SUSTAINABILITY SCIENCE AND ENGINEERING
In contrast with the previous two examples, the concept behind sustainability science is relatively young, having evolved largely out of the environ-
mental movement of the 1960s and 1970s. That decade saw growth in the awareness of a linked series of environmental problems, including resource depletion, population growth, and pollution of air, water, and soil.
Initially, environmental studies focused on issues of waste management, especially on air, water, and soil pollution. The strategy for treating pollutants focused on “end-of-pipe” techniques and other local measures. As it became clear that end-of-pipe measures were merely palliative, they evolved toward the broader activities of pollution prevention, conservation, and social policies.
By 1987, a report from the UN-mandated Brundtland Commission could describe “sustainable development” as development “which meets the needs of the present without compromising the ability of the future to meet its needs.”5 That report served as a catalyst for the 1992 UN Conference on Environment and Development (the “Earth Summit”) in Rio de Janeiro. The evidence delivered at the conference made it clear that it was necessary “to integrate the physical and social science disciplines with engineering to address the ecological, economic, social, and political processes that determine the sustainability of natural and human life cycles and activities.”6 Thus arose the need to develop an interdisciplinary infrastructure, termed sustainability science and engineering. The broad goals of this field are to define major threats to sustainability, find accurate indicators of change (from children’s birth weights to atmospheric chemistry), and explore promising opportunities for circumventing or mitigating environmental threats.
Although it may be premature to define this field as a stand-alone discipline,7 some researchers have articulated a vision of a “metadiscipline.” For example, one paper defines sustainability as “the design of human and industrial systems to ensure that humankind’s use of natural resources and cycles do not lead to diminished quality of life due either to losses in future economic opportunities or to adverse impacts on social conditions, human health, and the environment.”8 It remains to be seen whether an enterprise of such breadth is a discipline in the traditional sense or whether researchers are leading us toward a new concept of the discipline.
Perhaps the most common driver of interdisciplinarity toward the emergence of new disciplines is the sheer complexity of nature, which draws researchers toward the next important question, moving toward interfaces with other disciplines and partnerships with colleagues in them. In the three examples above, the intellectual journey seems to be natural and even inevitable for those seeking answers to the questions of science and engineering. The more institutions and funding organizations can help these pioneer investigators along their way, the greater the intellectual and practical rewards of research are likely to be.

Material provided:
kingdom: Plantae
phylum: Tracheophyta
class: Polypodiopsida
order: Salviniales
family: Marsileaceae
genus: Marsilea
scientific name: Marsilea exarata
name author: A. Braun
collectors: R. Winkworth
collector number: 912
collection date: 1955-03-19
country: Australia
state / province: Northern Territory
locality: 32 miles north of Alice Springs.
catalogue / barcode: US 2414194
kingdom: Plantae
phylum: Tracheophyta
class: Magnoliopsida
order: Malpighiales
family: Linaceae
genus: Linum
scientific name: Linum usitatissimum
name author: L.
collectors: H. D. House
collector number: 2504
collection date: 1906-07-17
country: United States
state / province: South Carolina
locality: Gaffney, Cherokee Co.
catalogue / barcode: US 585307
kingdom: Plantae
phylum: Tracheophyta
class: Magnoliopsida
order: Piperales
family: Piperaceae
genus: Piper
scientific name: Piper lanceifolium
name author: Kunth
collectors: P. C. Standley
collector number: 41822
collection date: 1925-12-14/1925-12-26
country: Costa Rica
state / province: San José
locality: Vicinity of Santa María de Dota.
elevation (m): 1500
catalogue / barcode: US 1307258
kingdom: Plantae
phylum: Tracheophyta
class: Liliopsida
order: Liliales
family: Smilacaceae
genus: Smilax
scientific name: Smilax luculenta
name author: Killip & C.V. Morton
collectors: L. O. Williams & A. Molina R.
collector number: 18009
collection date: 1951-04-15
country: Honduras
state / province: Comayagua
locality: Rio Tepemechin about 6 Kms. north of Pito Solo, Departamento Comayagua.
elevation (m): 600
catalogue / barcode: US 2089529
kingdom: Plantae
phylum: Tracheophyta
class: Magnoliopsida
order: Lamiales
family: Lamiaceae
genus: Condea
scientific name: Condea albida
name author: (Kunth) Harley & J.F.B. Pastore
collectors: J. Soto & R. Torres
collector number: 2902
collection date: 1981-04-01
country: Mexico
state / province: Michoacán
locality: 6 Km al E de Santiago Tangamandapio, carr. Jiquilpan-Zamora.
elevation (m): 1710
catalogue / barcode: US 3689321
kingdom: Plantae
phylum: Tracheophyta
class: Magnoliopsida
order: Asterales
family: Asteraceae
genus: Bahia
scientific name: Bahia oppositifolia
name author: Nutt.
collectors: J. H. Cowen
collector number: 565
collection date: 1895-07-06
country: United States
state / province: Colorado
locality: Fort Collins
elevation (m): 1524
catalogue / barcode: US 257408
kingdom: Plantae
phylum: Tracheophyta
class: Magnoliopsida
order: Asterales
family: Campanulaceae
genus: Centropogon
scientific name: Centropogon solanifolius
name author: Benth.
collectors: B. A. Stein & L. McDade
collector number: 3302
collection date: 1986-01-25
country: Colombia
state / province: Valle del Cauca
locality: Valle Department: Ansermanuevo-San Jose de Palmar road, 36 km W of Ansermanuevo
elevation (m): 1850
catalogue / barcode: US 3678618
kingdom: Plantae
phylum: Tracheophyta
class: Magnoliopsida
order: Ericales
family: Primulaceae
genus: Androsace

Directions:
A) Retype the sustainability science passage between "Perhaps the most" and "likely to be.", inclusive.
B) Can you echo the lines of the entries between the lines holding "locality: Gaffney, Cherokee Co." and "state / province: Valle del Cauca", inclusive?

Final answers:
A)
Perhaps the most common driver of interdisciplinarity toward the emergence of new disciplines is the sheer complexity of nature, which draws researchers toward the next important question, moving toward interfaces with other disciplines and partnerships with colleagues in them. In the three examples above, the intellectual journey seems to be natural and even inevitable for those seeking answers to the questions of science and engineering. The more institutions and funding organizations can help these pioneer investigators along their way, the greater the intellectual and practical rewards of research are likely to be.

B)
locality: Gaffney, Cherokee Co.
catalogue / barcode: US 585307
kingdom: Plantae
phylum: Tracheophyta
class: Magnoliopsida
order: Piperales
family: Piperaceae
genus: Piper
scientific name: Piper lanceifolium
name author: Kunth
collectors: P. C. Standley
collector number: 41822
collection date: 1925-12-14/1925-12-26
country: Costa Rica
state / province: San José
locality: Vicinity of Santa María de Dota.
elevation (m): 1500
catalogue / barcode: US 1307258
kingdom: Plantae
phylum: Tracheophyta
class: Liliopsida
order: Liliales
family: Smilacaceae
genus: Smilax
scientific name: Smilax luculenta
name author: Killip & C.V. Morton
collectors: L. O. Williams & A. Molina R.
collector number: 18009
collection date: 1951-04-15
country: Honduras
state / province: Comayagua
locality: Rio Tepemechin about 6 Kms. north of Pito Solo, Departamento Comayagua.
elevation (m): 600
catalogue / barcode: US 2089529
kingdom: Plantae
phylum: Tracheophyta
class: Magnoliopsida
order: Lamiales
family: Lamiaceae
genus: Condea
scientific name: Condea albida
name author: (Kunth) Harley & J.F.B. Pastore
collectors: J. Soto & R. Torres
collector number: 2902
collection date: 1981-04-01
country: Mexico
state / province: Michoacán
locality: 6 Km al E de Santiago Tangamandapio, carr. Jiquilpan-Zamora.
elevation (m): 1710
catalogue / barcode: US 3689321
kingdom: Plantae
phylum: Tracheophyta
class: Magnoliopsida
order: Asterales
family: Asteraceae
genus: Bahia
scientific name: Bahia oppositifolia
name author: Nutt.
collectors: J. H. Cowen
collector number: 565
collection date: 1895-07-06
country: United States
state / province: Colorado
locality: Fort Collins
elevation (m): 1524
catalogue / barcode: US 257408
kingdom: Plantae
phylum: Tracheophyta
class: Magnoliopsida
order: Asterales
family: Campanulaceae
genus: Centropogon
scientific name: Centropogon solanifolius
name author: Benth.
collectors: B. A. Stein & L. McDade
collector number: 3302
collection date: 1986-01-25
country: Colombia
state / province: Valle del Cauca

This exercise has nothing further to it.